忽然传来一阵喧哗声,本来津津有味的看秦朗和白无瑕的激情戏,处于散场状态的男男女女突然又被另一个焦点吸引了过去。
秦朗转过头去,约五十米之外的路边,一个浑身衣服是血,头还绑着绷带的男人晕倒在地。
此人看着像是吴用,难道真是吴用?
秦朗嘀咕道。
思索了片刻,本来想过,不过,转念一想,有这么多人在,肯定会想尽办法送那厮去医院,想死掉没那么容易,他过去,也爱莫能助。
何况,他跟吴用也不熟,还是仇人,说爱莫能助似乎也不符合。加上本人幸灾乐祸心理不强,于是打消了过去看的念头。
提起鼎炉,也拦了一辆车子,离开了现场。
那晕倒的人正是吴用,他从医院里包扎好之后,躺在病床上辗转反侧,因为愤怒难掩,便不顾护士的阻拦,强行离开医院,途中还打了电话让同事来帮忙抓那帮人。当他来到附近时,看到秦朗跟无暇亲吻的画面,本来被打得中度脑震荡的脑袋,顿时受不了刺激,昏厥了过去。
……
白无瑕回到家后,把自己锁在了房间。满嘴都是秦朗的味道,她愤怒的用手往嘴上拼命的擦擦擦。
又拉开书桌抽屉,翻开那本记录自己生活点点滴滴的日记本,第三页纸上夹着一张秦朗的照片。
那是劫持案当天,警察局里负责案件拍照的同事所拍下的照片,她去拿了一张保存下来,每天,她都会翻出来看看。
“哼,死秦朗,占我便宜,我再也不要跟你见面了!”白无瑕想把照片撕烂,可是刚下手又止住了,往日记本里一夹,重新放回到抽屉里。
就在这时,门外敲门声响起,“无暇,你回来也不跟我打声招呼,容妈说你一回来就很生气的样子,是不是发生了什么事了?”

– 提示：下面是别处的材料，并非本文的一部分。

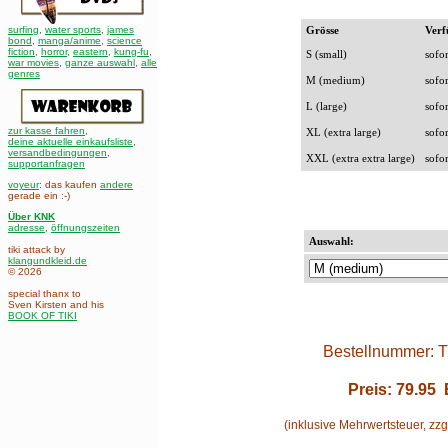
surfing
,
water sports
,
james
Grösse
Verf
bond
,
manga/anime
,
science
fiction
,
horror
,
eastern
,
kung-fu
,
S (small)
sofor
war movies
,
ganze auswahl
,
alle
genres
M (medium)
sofor
L (large)
sofor
zur kasse fahren
,
XL (extra large)
sofor
deine aktuelle einkaufsliste
,
versandbedingungen
,
XXL (extra extra large)
sofor
supportanfragen
voyeur
: das kaufen
andere
gerade ein :-)
Über KNK
adresse
,
öffnungszeiten
Auswahl:
tiki attack by
klangundkleid.de
© 2026
special thanx to
Sven Kirsten and his
BOOK OF TIKI
Bestellnummer: 
Preis:
79.95
(inklusive Mehrwertsteuer, zzg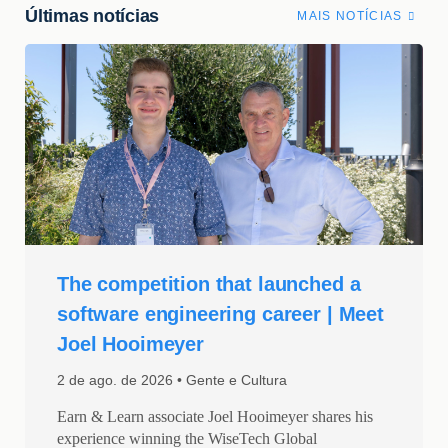
Últimas notícias
MAIS NOTÍCIAS
The competition that launched a
software engineering career | Meet
Joel Hooimeyer
2 de ago. de 2026
Gente e Cultura
Earn & Learn associate Joel Hooimeyer shares his
experience winning the WiseTech Global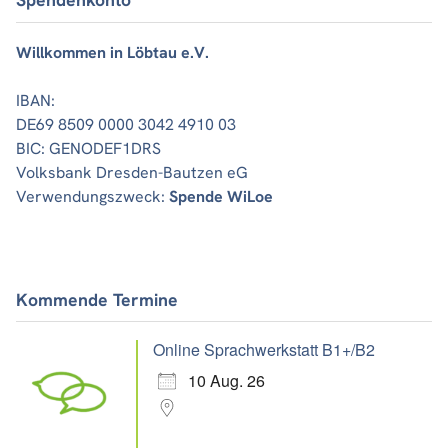
Willkommen in Löbtau e.V.
IBAN:
DE69 8509 0000 3042 4910 03
BIC: GENODEF1DRS
Volksbank Dresden-Bautzen eG
Verwendungszweck:
Spende WiLoe
Kommende Termine
Online Sprachwerkstatt B1+/B2
10 Aug. 26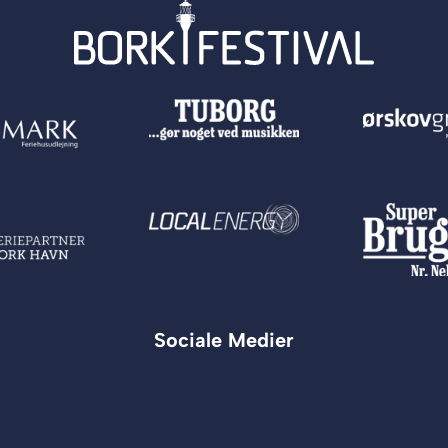
Sociale Medier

说话的正是白无瑕的亲生父亲,也是省公安厅厅长,白承业。
白无瑕恢复了一下情绪,才去开门,“爸,我没事,只是去古玩市场的时候,跟人争执了几句,现在没事了。”
“呵呵,我女儿女汉子一枚,也有人敢跟你起争执?”白承业乐呵一笑。
“爸,你笑我!我才不是女汉子呢。”白无瑕娇声道。
“不是女汉子也是假小子,我还头疼呢,你丫头长得也算是个娇滴滴的美人儿,偏偏跑去当刑警,每天跟那些大老粗爷们相处,和凶杀案,杀人凶手作伴,那叫个什么事啊,近朱者赤,近墨者黑,早晚有一天你整个人就废掉了,以后还有谁敢娶你做老婆?”白承业叹了一口气。

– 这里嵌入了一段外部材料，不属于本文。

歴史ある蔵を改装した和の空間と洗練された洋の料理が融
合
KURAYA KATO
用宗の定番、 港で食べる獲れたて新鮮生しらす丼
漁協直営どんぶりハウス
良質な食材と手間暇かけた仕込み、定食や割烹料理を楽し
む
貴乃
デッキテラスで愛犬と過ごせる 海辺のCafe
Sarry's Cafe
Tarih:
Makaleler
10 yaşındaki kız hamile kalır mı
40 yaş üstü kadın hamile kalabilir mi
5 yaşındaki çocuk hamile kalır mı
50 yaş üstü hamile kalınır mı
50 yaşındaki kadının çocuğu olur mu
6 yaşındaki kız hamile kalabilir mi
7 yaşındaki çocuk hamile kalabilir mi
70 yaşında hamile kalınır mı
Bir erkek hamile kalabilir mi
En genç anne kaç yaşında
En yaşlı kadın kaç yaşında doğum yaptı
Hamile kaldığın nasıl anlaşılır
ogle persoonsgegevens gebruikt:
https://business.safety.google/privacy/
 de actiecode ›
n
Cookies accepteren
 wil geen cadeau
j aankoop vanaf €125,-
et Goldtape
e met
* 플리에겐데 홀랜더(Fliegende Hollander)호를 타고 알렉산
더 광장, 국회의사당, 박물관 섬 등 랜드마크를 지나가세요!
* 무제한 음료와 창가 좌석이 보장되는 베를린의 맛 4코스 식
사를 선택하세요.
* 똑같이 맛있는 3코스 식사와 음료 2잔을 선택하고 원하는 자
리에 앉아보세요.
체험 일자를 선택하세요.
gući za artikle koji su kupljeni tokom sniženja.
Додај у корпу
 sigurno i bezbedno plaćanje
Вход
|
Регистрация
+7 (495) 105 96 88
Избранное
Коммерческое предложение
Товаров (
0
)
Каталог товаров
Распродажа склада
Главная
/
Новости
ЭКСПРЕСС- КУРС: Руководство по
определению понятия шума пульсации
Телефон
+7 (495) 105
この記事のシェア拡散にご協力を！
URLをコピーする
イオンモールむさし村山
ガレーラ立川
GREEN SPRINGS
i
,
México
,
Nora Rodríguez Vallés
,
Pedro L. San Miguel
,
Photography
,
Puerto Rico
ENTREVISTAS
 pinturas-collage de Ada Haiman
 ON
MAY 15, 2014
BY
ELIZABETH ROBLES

他并不是看不起刑警这个行业,而是故意这么说来刺激白无瑕的。几年前,自己唯一的儿子就是因为当一线警察,在执行任务过程中意外丧生的。现下,白无瑕是自己唯一的血亲了,他希望她能做一份相对安全的工作,平平安安度过一生。
却不料白无瑕依旧违背自己的意思,还倔强得很,死活不听他劝告,那段时间甚至两父女都要反目成仇了,实在让他寝食难安。

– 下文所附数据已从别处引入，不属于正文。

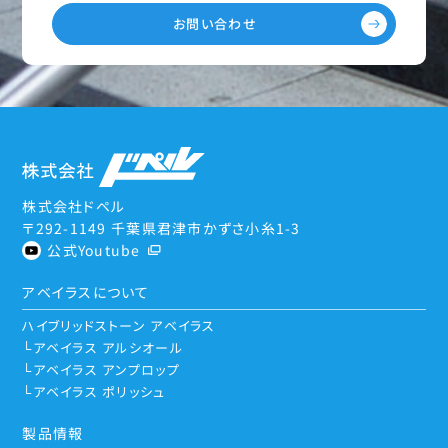
お問い合わせ
株式会社ドペル
〒292-1149 千葉県君津市かずさ小糸1-3
公式Youtube
アベイラスについて
ハイブリッドストーン アベイラス
アベイラス アルシオール
アベイラス アンプロップ
アベイラス ポリッシュ
製品情報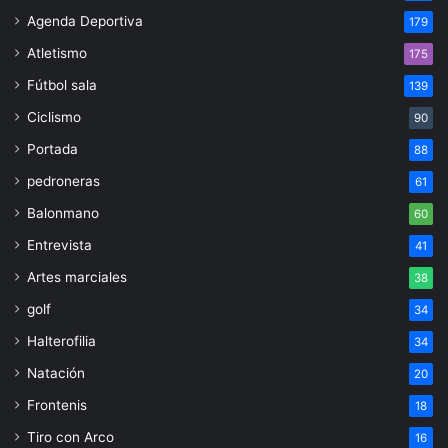
Agenda Deportiva
179
Atletismo
175
Fútbol sala
139
Ciclismo
90
Portada
88
pedroneras
61
Balonmano
60
Entrevista
41
Artes marciales
38
golf
34
Halterofilia
34
Natación
20
Frontenis
18
Tiro con Arco
16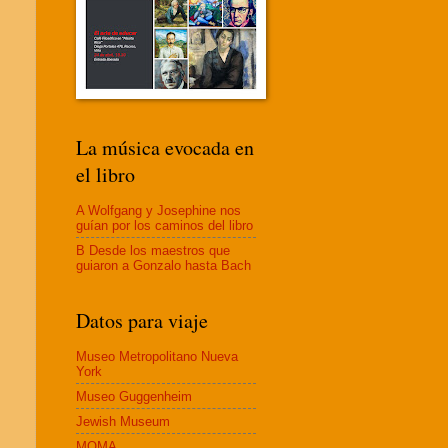
La música evocada en
el libro
A Wolfgang y Josephine nos
guían por los caminos del libro
B Desde los maestros que
guiaron a Gonzalo hasta Bach
Datos para viaje
Museo Metropolitano Nueva
York
Museo Guggenheim
Jewish Museum
MOMA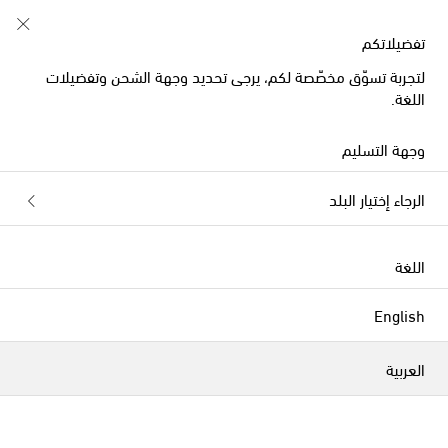
خصم 10% على طلبيتكم الأولى على قطع مُختارة
تفضيلاتكم
لتجربة تسوّق مخصّصة لكم، يرجى تحديد وجهة الشحن وتفضيلات
اللغة.
وجهة التسليم
الرجاء إختيار البلد
اللغة
English
العربية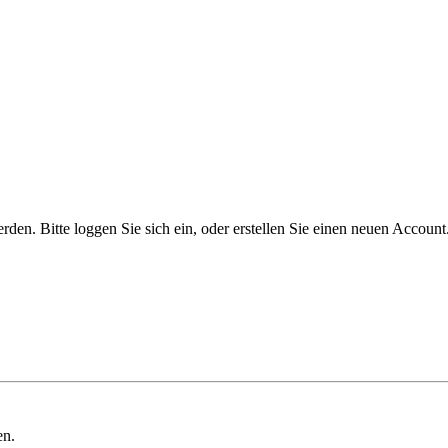
n. Bitte loggen Sie sich ein, oder erstellen Sie einen neuen Account
en.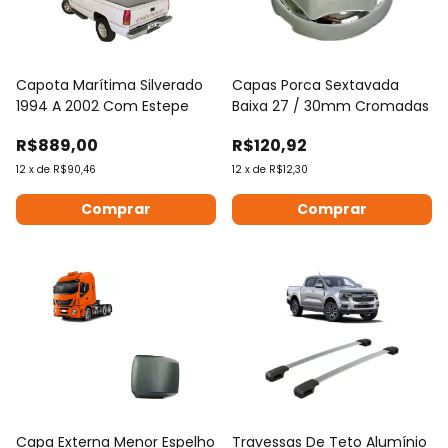
Capota Marítima Silverado
Capas Porca Sextavada
1994 A 2002 Com Estepe
Baixa 27 / 30mm Cromadas
R$889,00
R$120,92
12
x
de
R$90,46
12
x
de
R$12,30
Comprar
Comprar
Capa Externa Menor Espelho
Travessas De Teto Alumínio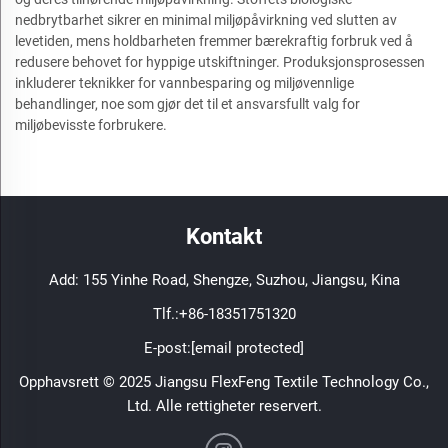
nedbrytbarhet sikrer en minimal miljøpåvirkning ved slutten av
levetiden, mens holdbarheten fremmer bærekraftig forbruk ved å
redusere behovet for hyppige utskiftninger. Produksjonsprosessen
inkluderer teknikker for vannbesparing og miljøvennlige
behandlinger, noe som gjør det til et ansvarsfullt valg for
miljøbevisste forbrukere.
Kontakt
Add: 155 Yinhe Road, Shengze, Suzhou, Jiangsu, Kina
Tlf.:
+86-18351751320
E-post:
[email protected]
Opphavsrett © 2025 Jiangsu FlexFeng Textile Technology Co.,
Ltd. Alle rettigheter reservert.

对他来讲,再多的钱财,再位高权重的权力,也比不上自己血亲的平安无事。
“爸,我知道你在担忧我的安全问题,我答应你,我会好好保护自己的,何况,家里有你这么个魅力四射男人,我又怎么会舍得先走一步呢?我恨不得天天跟你黏在一起,永不分离!”白无瑕挽着白承业的肩膀撒娇道。
“你个臭丫头!”白承业没好气的点了下白无瑕的额间。既然现在女大不由娘,也只能先这样了。
对于这个可爱的女儿,他真是又气又恨呐!
双手交叉于背后,本来严谨肃穆的脸上,划过一丝狐疑:“你去古玩市场做什么?”
白无瑕才猛然想起还要把礼物交给父亲,于是匆匆来到床边,从包里拿出秦朗挑选的笛子递给白承业,“爸,我知道你喜欢玩玩古玩,所以大清早就到古玩市场转,这是我在古玩市场专门为你挑选的礼物,祝您寿比南山,天天都这么帅!”
“古玩市场?”白承业沉声道:“据我所知,你就喜欢破案捉凶手,对古玩那是一窍不通的啊,就这样贸贸然跑去,铁定被人当肥羊一样宰割了!”
又摇摇头,“也罢了,我也不指望你能送我什么名贵之物,只要你有那份心意,和人安安全全的,就是我最大的礼物了!”
能不名贵吗?花了我这几个月的积蓄呢!
但这话白无瑕只敢在心里说,跟吴用被人当冤大头宰的事情,她只字都不敢提。要是被父亲知道,肯定跟唐僧似的在她耳边唠叨,她才不要呢。
她又想起吴用,不知道这家伙究竟跑哪儿去了?她上了出租车后,曾返回那家医院去看吴用,却没料到护士说他强行出院了。
真是让人不省心,这货做事太过于冲动鲁莽,比秦朗好不了哪儿去。
白承业一边跟白无瑕说话,一边拆开装着笛子的方盒,当他看到里面的琥珀长笛时,顿时觉得眼前一亮,紧锁的眉头也骤然放松。
“这笛子,你确定是在古玩市场买的?”白承业观摩了片刻,脸上惊喜之色越来越浓郁,双目更是不可置信的望着自己的女儿。